Provided data Start Marker

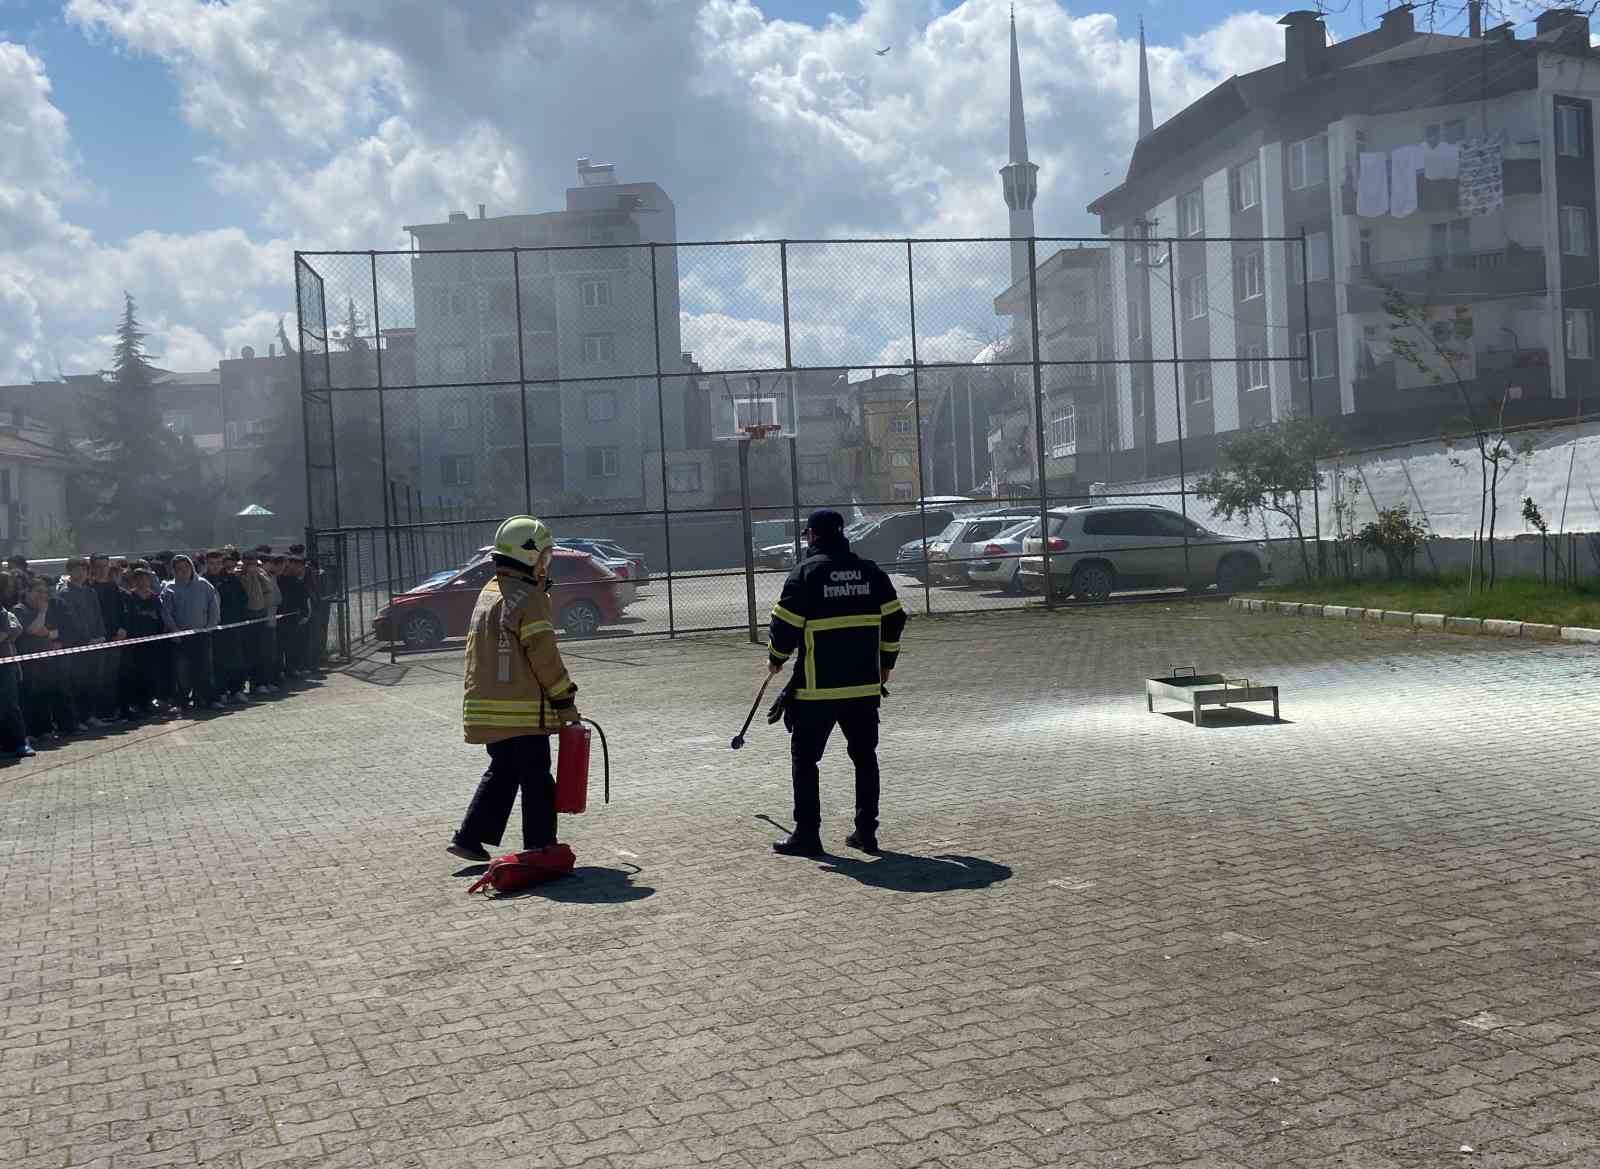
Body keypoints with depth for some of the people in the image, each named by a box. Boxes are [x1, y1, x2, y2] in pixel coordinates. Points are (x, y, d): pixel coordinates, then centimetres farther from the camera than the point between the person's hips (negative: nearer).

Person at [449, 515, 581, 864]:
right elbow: (544, 656, -15)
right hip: (524, 709, -8)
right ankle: (540, 848, 8)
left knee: (501, 772, 19)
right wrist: (565, 700, -7)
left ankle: (469, 838, 16)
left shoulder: (487, 594, 13)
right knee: (536, 780, 2)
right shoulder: (529, 598, -14)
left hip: (485, 707, 8)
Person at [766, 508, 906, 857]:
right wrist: (885, 663, 19)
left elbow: (786, 622, -8)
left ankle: (807, 834, 6)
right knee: (865, 757, 14)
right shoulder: (869, 570, 6)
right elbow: (895, 617, 8)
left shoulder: (807, 571, -7)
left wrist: (776, 658, 10)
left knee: (805, 758, 6)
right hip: (865, 684, 5)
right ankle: (866, 832, 16)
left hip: (817, 687, -4)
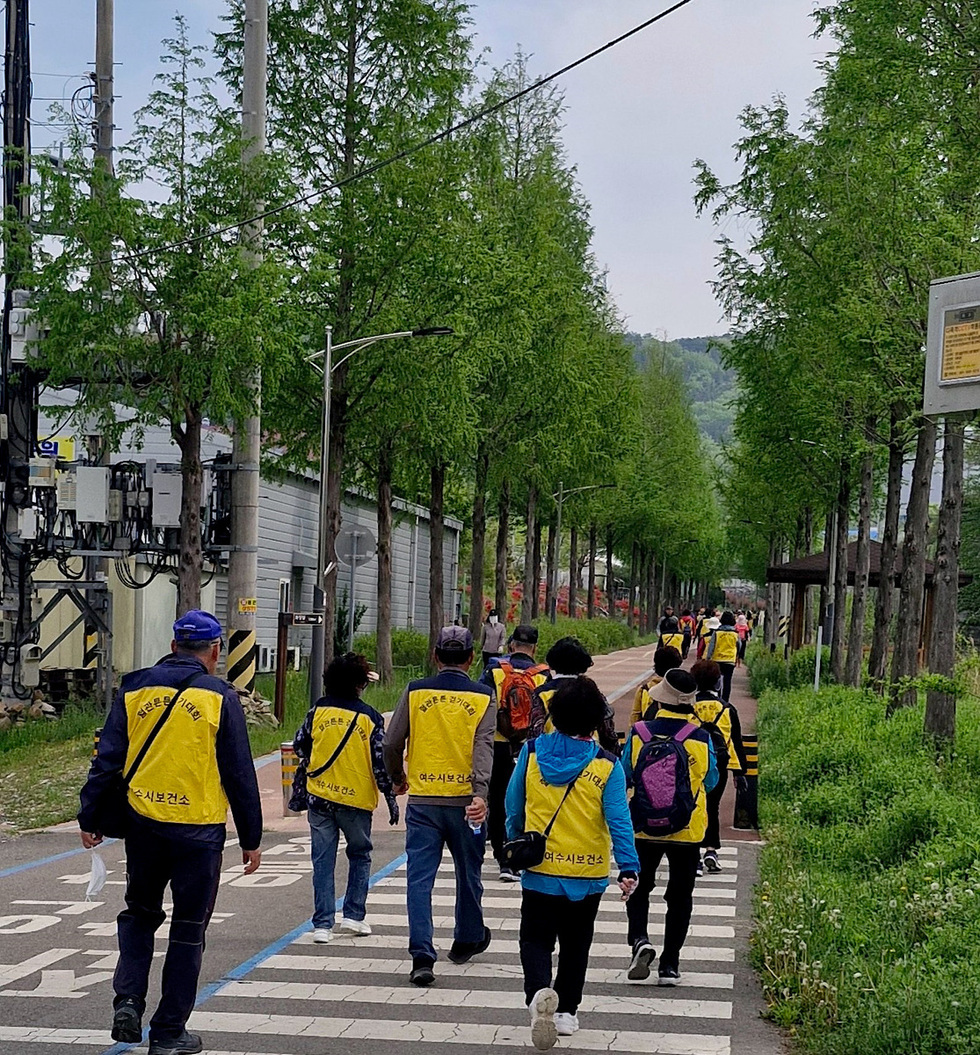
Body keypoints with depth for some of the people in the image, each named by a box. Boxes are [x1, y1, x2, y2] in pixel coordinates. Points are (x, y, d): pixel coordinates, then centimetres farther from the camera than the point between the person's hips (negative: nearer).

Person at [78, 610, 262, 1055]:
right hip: (198, 830, -3)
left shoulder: (135, 691, 4)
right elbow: (240, 775, -3)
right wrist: (251, 839, 4)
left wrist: (89, 818, 9)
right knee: (188, 930, 8)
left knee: (139, 913, 23)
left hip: (142, 822, 3)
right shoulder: (220, 698, -5)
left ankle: (128, 1000, 6)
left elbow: (107, 759, 2)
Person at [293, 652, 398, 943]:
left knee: (322, 861, 6)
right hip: (357, 799, -2)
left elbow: (299, 745, 5)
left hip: (320, 797, 2)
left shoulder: (318, 710, -1)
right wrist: (391, 798, 4)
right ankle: (353, 916, 15)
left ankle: (322, 925, 3)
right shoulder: (370, 717, -7)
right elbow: (380, 762, -6)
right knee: (359, 856, 18)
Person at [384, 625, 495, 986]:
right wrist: (480, 793, -21)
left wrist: (398, 779, 20)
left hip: (422, 800, 0)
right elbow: (483, 748, -13)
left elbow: (391, 744, 2)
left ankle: (422, 956, -11)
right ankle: (467, 940, 36)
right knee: (468, 874, 19)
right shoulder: (482, 697, -1)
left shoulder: (415, 693, 1)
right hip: (465, 801, 0)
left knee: (420, 878, 0)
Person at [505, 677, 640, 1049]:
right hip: (588, 875, 0)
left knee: (535, 938, 8)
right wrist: (628, 868, -15)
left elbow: (513, 807, 4)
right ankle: (566, 1011, 26)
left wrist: (515, 847, 19)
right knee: (575, 943, 19)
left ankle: (539, 992, -19)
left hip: (538, 869, 0)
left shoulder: (531, 752, -6)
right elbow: (619, 820, -16)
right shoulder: (606, 766, -12)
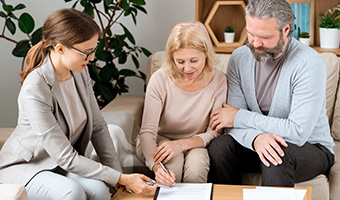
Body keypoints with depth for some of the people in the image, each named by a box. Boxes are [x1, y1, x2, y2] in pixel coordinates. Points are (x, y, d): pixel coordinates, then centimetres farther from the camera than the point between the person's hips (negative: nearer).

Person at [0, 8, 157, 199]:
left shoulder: (79, 72, -6)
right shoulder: (35, 90, -29)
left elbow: (98, 127, 1)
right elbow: (65, 158, -26)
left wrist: (118, 177, -6)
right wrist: (121, 179, -25)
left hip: (60, 164, 6)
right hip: (24, 167, -5)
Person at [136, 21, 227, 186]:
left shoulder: (218, 81, -12)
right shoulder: (160, 80, -16)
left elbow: (214, 132, -9)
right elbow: (148, 131, -19)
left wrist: (183, 144, -29)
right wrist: (156, 165, -39)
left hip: (195, 143, 1)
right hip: (160, 140, -1)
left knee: (196, 166, -32)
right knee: (173, 165, -33)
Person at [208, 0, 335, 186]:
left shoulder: (309, 64, -20)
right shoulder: (239, 58, -4)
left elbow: (298, 132, -26)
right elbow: (234, 124, -7)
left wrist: (239, 117, -19)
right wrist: (255, 137, -32)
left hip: (311, 148, -4)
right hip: (254, 144, 4)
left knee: (278, 153, -35)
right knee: (220, 146, -24)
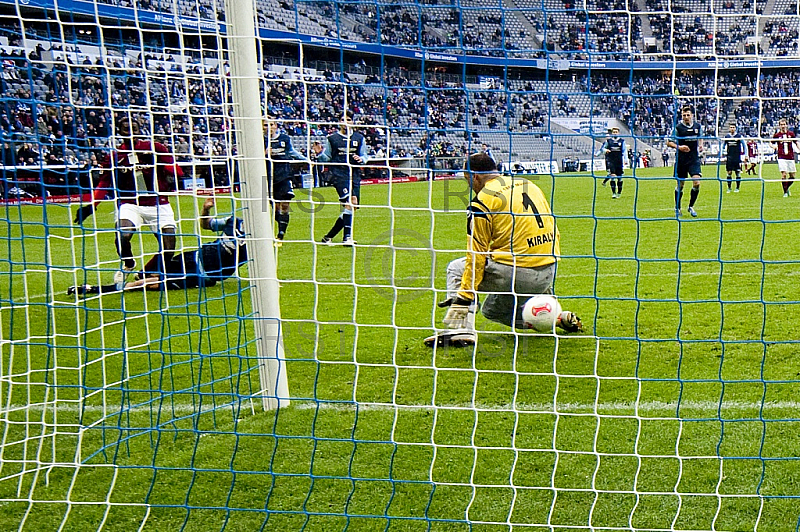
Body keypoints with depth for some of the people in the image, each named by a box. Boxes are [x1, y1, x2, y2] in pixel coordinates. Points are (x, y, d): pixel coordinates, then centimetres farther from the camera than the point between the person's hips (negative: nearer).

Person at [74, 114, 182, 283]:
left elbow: (177, 171, -4)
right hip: (130, 204, 0)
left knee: (168, 249, -6)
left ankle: (146, 274, 24)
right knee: (122, 238, -26)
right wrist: (91, 206, -5)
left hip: (159, 205, 1)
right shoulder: (114, 156, 5)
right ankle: (128, 265, 10)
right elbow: (104, 184, 7)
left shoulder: (155, 148, 2)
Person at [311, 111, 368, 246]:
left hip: (354, 174, 4)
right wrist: (319, 154, -7)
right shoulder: (332, 138, 8)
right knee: (349, 203, -22)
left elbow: (364, 156, 18)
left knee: (353, 206, 2)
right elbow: (326, 158, 14)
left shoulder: (359, 138, 14)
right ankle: (347, 237, -22)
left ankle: (329, 237, 14)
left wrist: (361, 159, -5)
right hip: (339, 173, -4)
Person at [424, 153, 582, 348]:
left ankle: (460, 330, -1)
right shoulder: (529, 185, 14)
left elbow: (476, 255, -8)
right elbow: (554, 234, 17)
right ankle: (558, 318, 18)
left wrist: (464, 296, -4)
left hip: (515, 272, -7)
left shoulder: (482, 200, -7)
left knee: (457, 268, 15)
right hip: (548, 274, 7)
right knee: (492, 309, 28)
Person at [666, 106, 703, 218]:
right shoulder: (678, 127, -7)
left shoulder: (697, 126, 4)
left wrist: (700, 145, 5)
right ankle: (677, 208, 26)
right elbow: (669, 142, -5)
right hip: (681, 160, -2)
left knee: (697, 182, -13)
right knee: (680, 184, 7)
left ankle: (691, 206, 6)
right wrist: (679, 147, -20)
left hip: (694, 159, 2)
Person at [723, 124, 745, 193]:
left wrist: (743, 154, -4)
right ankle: (729, 188, 8)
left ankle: (737, 188, 8)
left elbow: (743, 145, 3)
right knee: (729, 172, 1)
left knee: (738, 173, -1)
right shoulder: (727, 136, 7)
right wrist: (725, 156, 12)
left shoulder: (739, 136, -1)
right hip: (729, 158, 2)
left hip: (737, 157, -2)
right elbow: (724, 146, 18)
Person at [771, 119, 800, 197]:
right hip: (782, 157, -2)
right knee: (784, 174, -13)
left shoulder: (791, 134, 6)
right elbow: (771, 143, 13)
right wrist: (774, 146, -8)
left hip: (791, 157, 2)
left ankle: (787, 188, 28)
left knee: (792, 176, 3)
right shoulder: (777, 135, 1)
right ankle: (785, 192, -2)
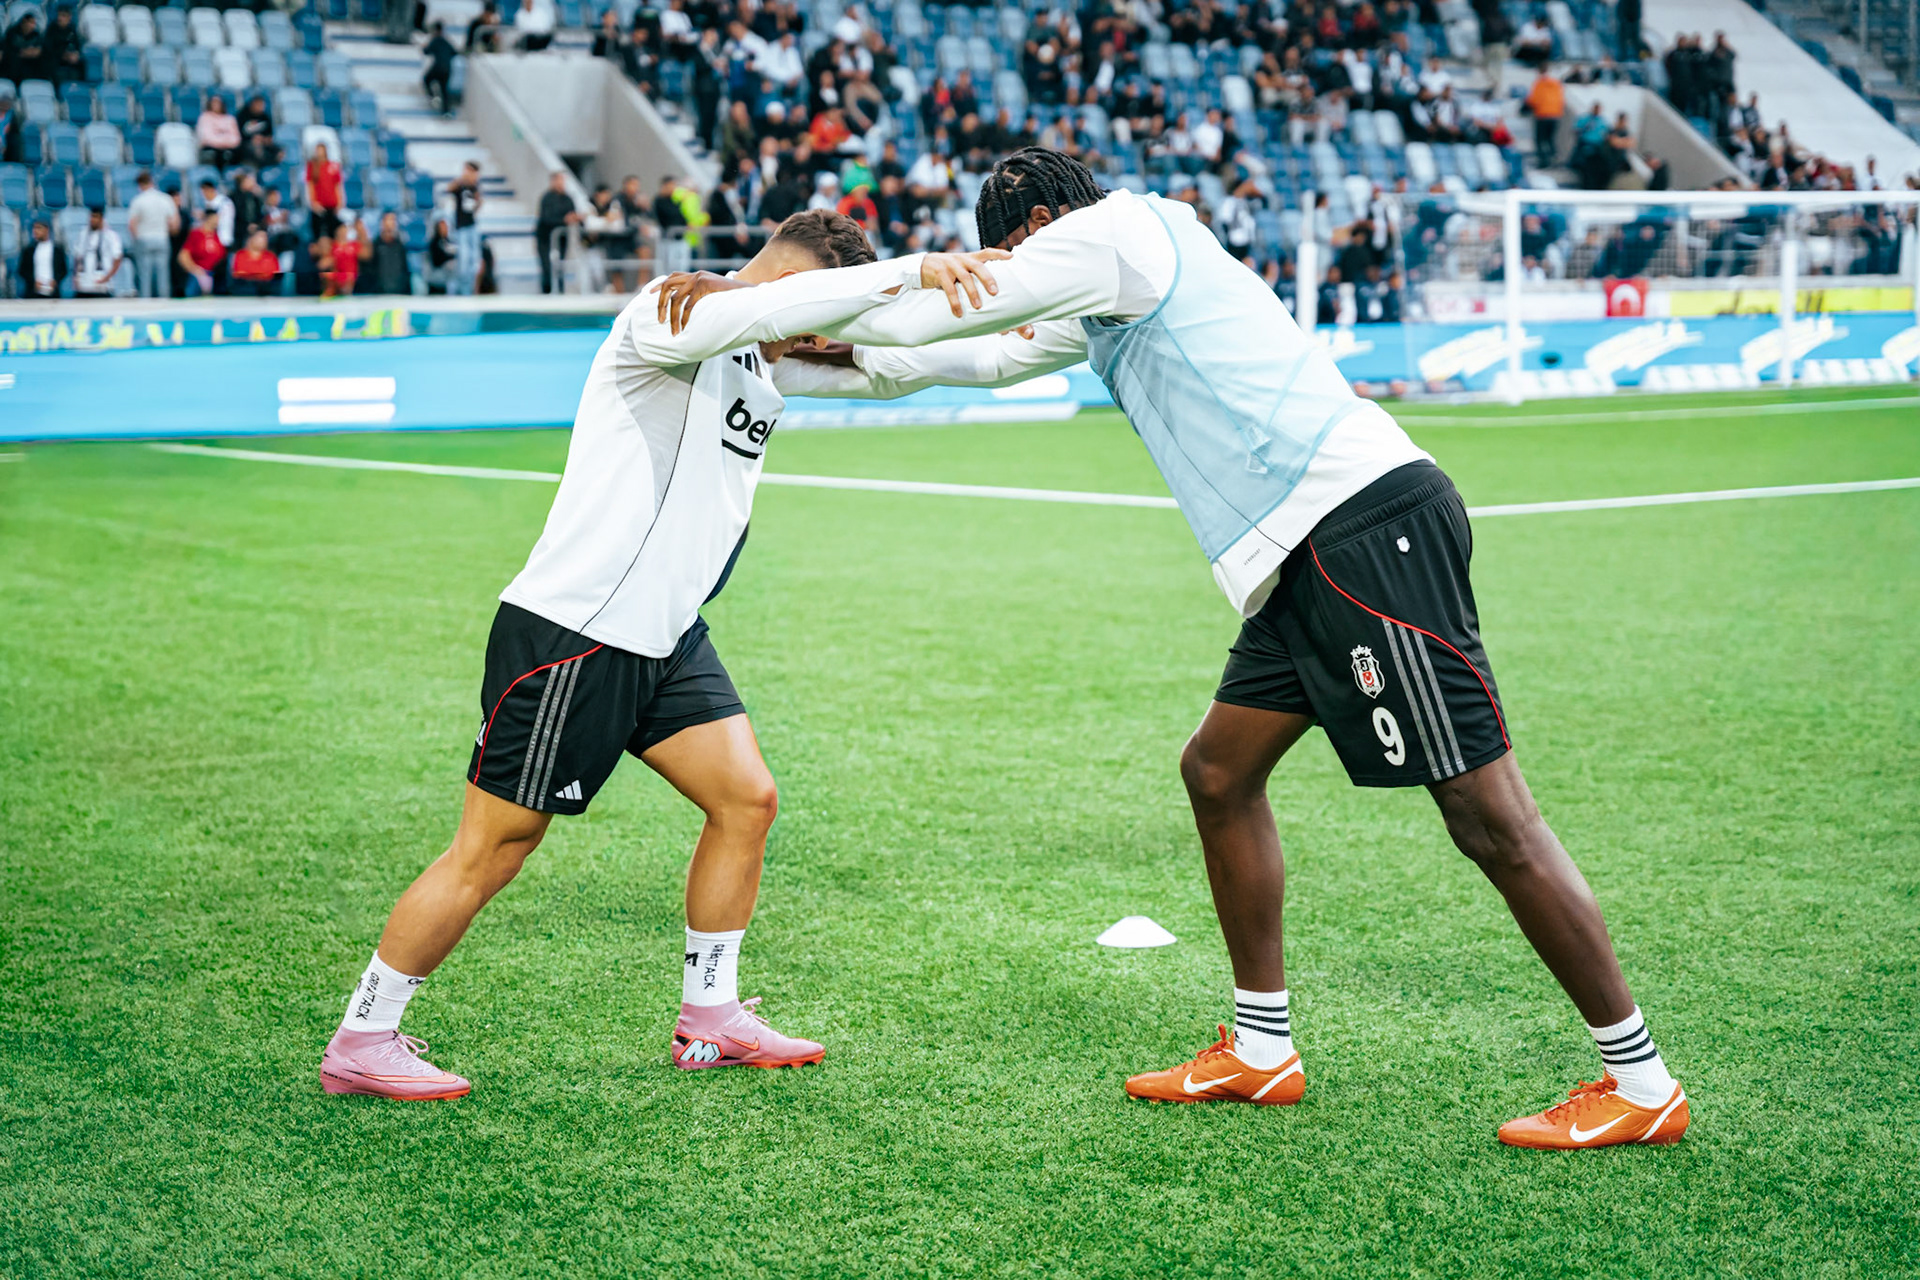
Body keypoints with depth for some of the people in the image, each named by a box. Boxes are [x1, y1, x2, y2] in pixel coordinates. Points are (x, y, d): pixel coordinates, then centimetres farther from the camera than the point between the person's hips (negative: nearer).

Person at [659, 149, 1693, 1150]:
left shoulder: (1113, 230, -1)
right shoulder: (1112, 295, 26)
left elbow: (935, 308, -2)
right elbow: (993, 353, 36)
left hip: (1368, 529, -10)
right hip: (1311, 552, 10)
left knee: (1490, 819, -9)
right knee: (1218, 772, 14)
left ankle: (1638, 1084, -3)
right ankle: (1260, 1052, 23)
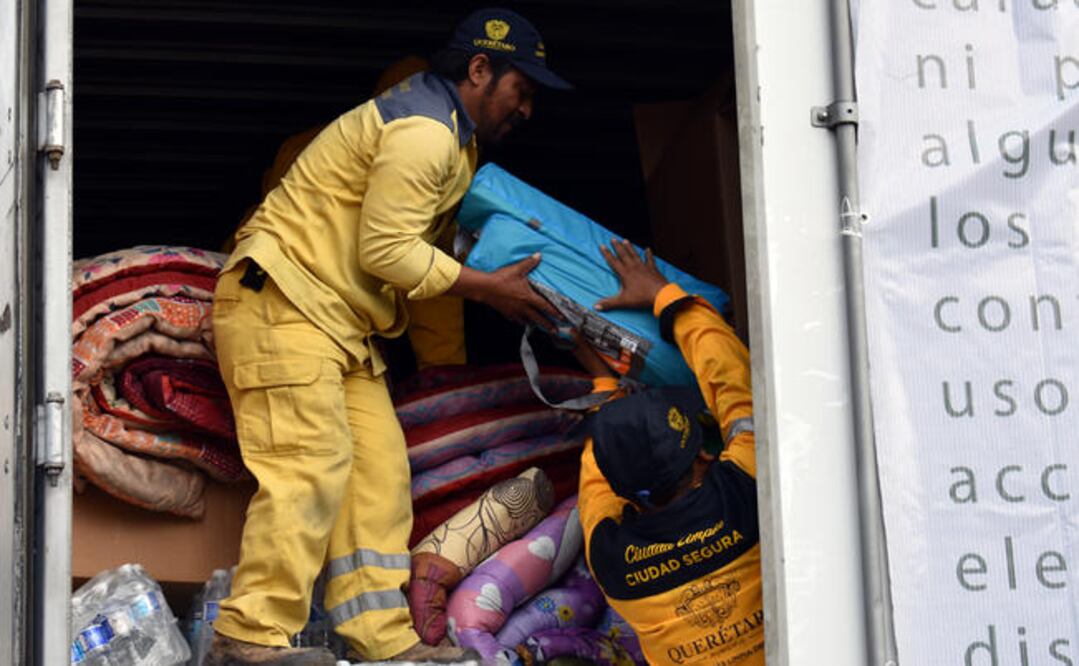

Provided data End Marker

* **Aim of the exercise**
Copy the lines verbatim from the line with "left wrist: (464, 296, -4)" up to and including the line with "left shoulder: (739, 136, -1)".

* **Result for this exercise**
left wrist: (464, 296, -4)
left hip: (515, 272, -7)
left shoulder: (482, 200, -7)
left knee: (457, 268, 15)
right hip: (548, 274, 7)
right knee: (492, 309, 28)
Person at [666, 106, 703, 218]:
right shoulder: (678, 127, -7)
left shoulder: (697, 126, 4)
left wrist: (700, 145, 5)
right ankle: (677, 208, 26)
right elbow: (669, 142, -5)
right hip: (681, 160, -2)
left knee: (697, 182, -13)
right knee: (680, 184, 7)
left ankle: (691, 206, 6)
right wrist: (679, 147, -20)
left hip: (694, 159, 2)
Person at [723, 124, 745, 193]:
left wrist: (743, 154, -4)
right ankle: (729, 188, 8)
left ankle: (737, 188, 8)
left elbow: (743, 145, 3)
right knee: (729, 172, 1)
left knee: (738, 173, -1)
right shoulder: (727, 136, 7)
right wrist: (725, 156, 12)
left shoulder: (739, 136, -1)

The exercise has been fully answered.